* Material supplied *

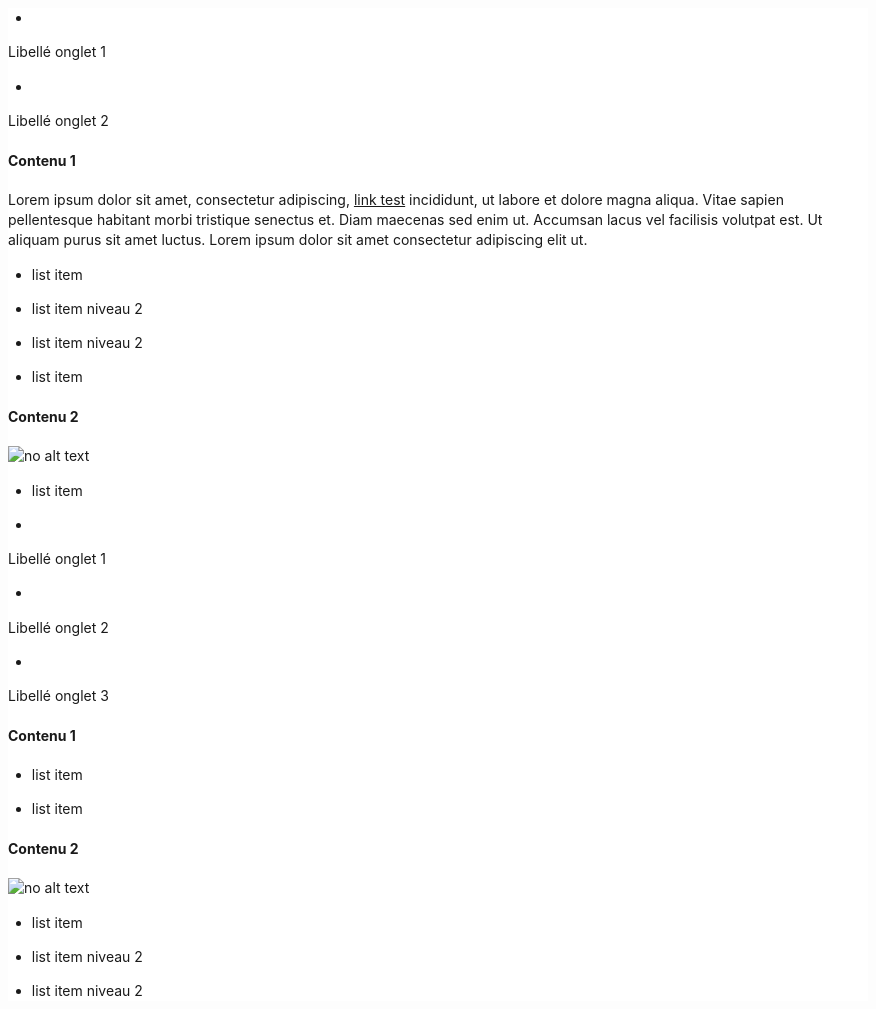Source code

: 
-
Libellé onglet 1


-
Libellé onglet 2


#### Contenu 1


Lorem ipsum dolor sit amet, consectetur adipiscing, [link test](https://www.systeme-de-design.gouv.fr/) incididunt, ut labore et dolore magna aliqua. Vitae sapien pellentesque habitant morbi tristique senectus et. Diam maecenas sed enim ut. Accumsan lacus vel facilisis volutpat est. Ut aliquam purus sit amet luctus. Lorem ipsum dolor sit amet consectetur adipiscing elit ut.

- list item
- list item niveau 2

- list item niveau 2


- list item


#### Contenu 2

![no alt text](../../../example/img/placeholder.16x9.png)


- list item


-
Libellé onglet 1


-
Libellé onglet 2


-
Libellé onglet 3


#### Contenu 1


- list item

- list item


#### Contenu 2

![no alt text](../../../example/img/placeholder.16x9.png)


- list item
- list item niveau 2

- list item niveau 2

* Job *
Print the text of all the records above line for line, without changing anything, and leave the pictures out of your answer.

* Reply to the exercise *
Source code

: 
-
Libellé onglet 1


-
Libellé onglet 2


#### Contenu 1


Lorem ipsum dolor sit amet, consectetur adipiscing, [link test](https://www.systeme-de-design.gouv.fr/) incididunt, ut labore et dolore magna aliqua. Vitae sapien pellentesque habitant morbi tristique senectus et. Diam maecenas sed enim ut. Accumsan lacus vel facilisis volutpat est. Ut aliquam purus sit amet luctus. Lorem ipsum dolor sit amet consectetur adipiscing elit ut.

- list item
- list item niveau 2

- list item niveau 2


- list item


#### Contenu 2

![no alt text](../../../example/img/placeholder.16x9.png)


- list item


-
Libellé onglet 1


-
Libellé onglet 2


-
Libellé onglet 3


#### Contenu 1


- list item

- list item


#### Contenu 2

![no alt text](../../../example/img/placeholder.16x9.png)


- list item
- list item niveau 2

- list item niveau 2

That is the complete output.